Tuesday, June 16, 2026

Memories of Baseball (Vol. 1)

Recently, Thomas McDaniel and I had a telephone conversation, followed by an e-mail exchange, about how much we have enjoyed coaching our sons and their friends over the years.  Thomas in basketball with Pike, Joe, and their crew, and me in baseball, first with JP and, later Joe.  

The Bucket Squad and the Dodgers.  It was quite a run for both teams.  

I have been feeling especially nostalgic lately, as Pike, Joe, and their teammates have begun to wind down their time playing together on the Bucket Squad.  More and more, I have found myself missing my baseball coaching days tremendously.  Right about now, we would be in the middle of all-star baseball, playing every weekend at a quaint old ballpark in another small town.  Donelson.  Mt. Juliet.  Lawrenceburg.  Lewisburg.  I loved every one of those ballparks.  We'd be practicing two or three days a week, too.  All baseball, all the time. 

My friend, Audrey, sent me a photo of her son, Huck and Joe, with me, after the boys won an all-star tournament title in Donelson.  They played for Scott McRae, who died this winter, far too young.  I love the photo.  Huck and Joe are so happy and so innocent, as they point their championship rings toward the camera.  

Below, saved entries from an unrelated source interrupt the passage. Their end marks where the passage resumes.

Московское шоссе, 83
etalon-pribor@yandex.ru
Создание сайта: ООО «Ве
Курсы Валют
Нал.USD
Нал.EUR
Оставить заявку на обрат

I telephone Audrey after she sent me the photo to thank her for it.  I told her how much I had enjoyed coaching Huck.  One of my all-time favorites.  Emotional but, damn, he cared so much . . .  about how he played and how the team performed.  I'll take a kid who is emotional and cares every time, because that's coachable.  I can teach him how to dial it back but it's much more difficult to teach him to care and to compete.  

Audrey told me that on several occasions, she has overheard Huck telling his travel baseball teammates on the Redbirds, "Coach Phil would never let that happen."  Or, "here's how Coach Phil would do it."  

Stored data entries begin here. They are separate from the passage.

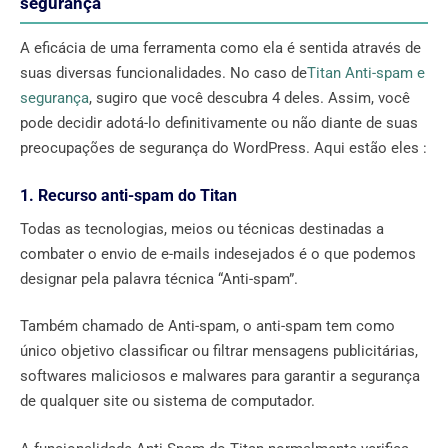
segurança
A eficácia de uma ferramenta como ela é sentida através de
suas diversas funcionalidades. No caso de
Titan Anti-spam e
segurança
, sugiro que você descubra 4 deles. Assim, você
pode decidir adotá-lo definitivamente ou não diante de suas
preocupações de segurança do WordPress. Aqui estão eles :
1. Recurso anti-spam do Titan
Todas as tecnologias, meios ou técnicas destinadas a
combater o envio de e-mails indesejados é o que podemos
designar pela palavra técnica “Anti-spam”.
Também chamado de Anti-spam, o anti-spam tem como
único objetivo classificar ou filtrar mensagens publicitárias,
softwares maliciosos e malwares para garantir a segurança
de qualquer site ou sistema de computador.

I mean, damn.  That made me so happy.  

All the practices in the spring, summer, and fall of years past.  All the baseball games.  All the e-mails to parents.  All the conversations with my assistant coaches.  It was all worth it.  Every single second I spent coaching baseball.  All of it.  It was all worth it.

I only wish I could do it again.  

Maybe it's the time of year or the fact that a couple of weeks ago, I watched so many of the boys I coached graduate from high school.  Maybe it's that JP is 18, a rising senior, and leaving on Monday for three weeks in Tasmania as part of an MBA exchange program.  Maybe it's because I turn 60 years old in less than a month.  

For whatever reason, I find myself longing for another baseball season to coach my sons and their friends.  One more season.  It's like an ache that won't go away.  It's palpable.  Lately, once a day something will remind me of one of my teams, one of my players, or call up a memory of a long ago baseball practice or game.  A win.  A loss.  A lesson learned, by a player or more often, by me.

Every boy I ever coached taught me something and enriched my life in some way.  Every single one.  And I'm grateful for the memories.  So grateful.